══ Information ══
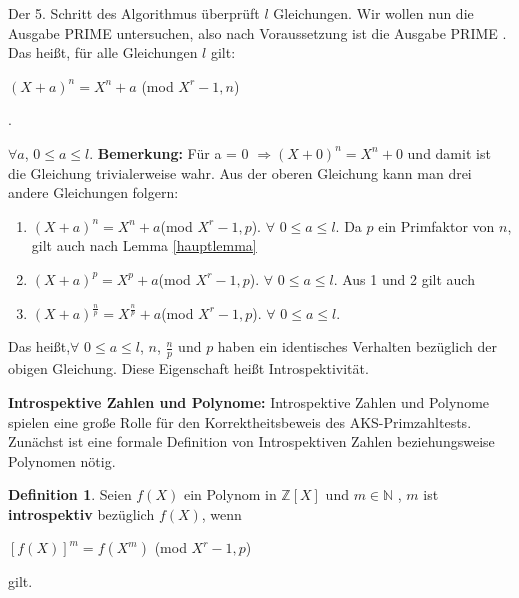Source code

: \documentclass[12pt,oneside]{article}
\theoremstyle{remark}
\theoremstyle{definition}
\newtheorem{definition}{Definition}[section]
\begin{document}
Der 5. Schritt des Algorithmus überprüft $l$ Gleichungen. Wir wollen nun die Ausgabe PRIME untersuchen, also nach Voraussetzung ist die Ausgabe PRIME . Das heißt, für alle Gleichungen $l$ gilt:\newline\newline
\centerline{$(X + a)^n = X^n + a $ (mod $X^r - 1, n$)}.

$\forall a$, $ 0 \leq a \leq l$.\newline\newline
\textbf{Bemerkung:} Für a = 0 $\Rightarrow (X + 0)^n = X^n + 0$ und damit ist die Gleichung trivialerweise wahr.\newline\newline 
Aus der oberen Gleichung kann man drei andere Gleichungen folgern:
\begin{enumerate}
    \item $(X + a)^n = X^n + a $(mod $X^r - 1, p$).
$\forall$ $ 0 \leq a \leq l$.\newline\newline  
Da $p$ ein Primfaktor von $n$, gilt auch nach Lemma \ref{hauptlemma} \newline
\item $(X + a)^p = X^p + a $(mod $X^r - 1, p$).
$\forall$ $0 \leq a \leq l$.\newline\newline
Aus 1 und 2 gilt auch\newline
\item $(X + a)^{\frac{n}{p}} = X^{\frac{n}{p}} + a $(mod $X^r - 1, p$).
$\forall$ $0 \leq a \leq l$.\newline\newline
\end{enumerate}

Das heißt,$\forall$ $0 \leq a \leq l$, $n$, $\frac{n}{p}$ und $p$ haben ein identisches Verhalten bezüglich der obigen Gleichung. Diese Eigenschaft heißt Introspektivität.\newline    


\textbf{Introspektive Zahlen und Polynome:}
Introspektive Zahlen und Polynome spielen eine große Rolle für den Korrektheitsbeweis des AKS-Primzahltests. Zunächst ist eine formale Definition von Introspektiven Zahlen beziehungsweise Polynomen nötig.

\begin{definition}
Seien $f(X)$ ein Polynom in $\mathbb{Z}[X]$ und $m \in \mathbb{N}$ , $m$ ist \textbf{introspektiv} bezüglich $f(X)$, wenn\newline\newline
    \centerline{$[f(X)]^{m} = f(X^m)$ (mod $X^r - 1,p$)} 
gilt. 
\end{definition}
\end{document}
═══
▶ **Problem description**: Read through the data and copy every line where "heißt" shows up.

▶ **Result**:
Der 5. Schritt des Algorithmus überprüft $l$ Gleichungen. Wir wollen nun die Ausgabe PRIME untersuchen, also nach Voraussetzung ist die Ausgabe PRIME . Das heißt, für alle Gleichungen $l$ gilt:\newline\newline
Das heißt,$\forall$ $0 \leq a \leq l$, $n$, $\frac{n}{p}$ und $p$ haben ein identisches Verhalten bezüglich der obigen Gleichung. Diese Eigenschaft heißt Introspektivität.\newline    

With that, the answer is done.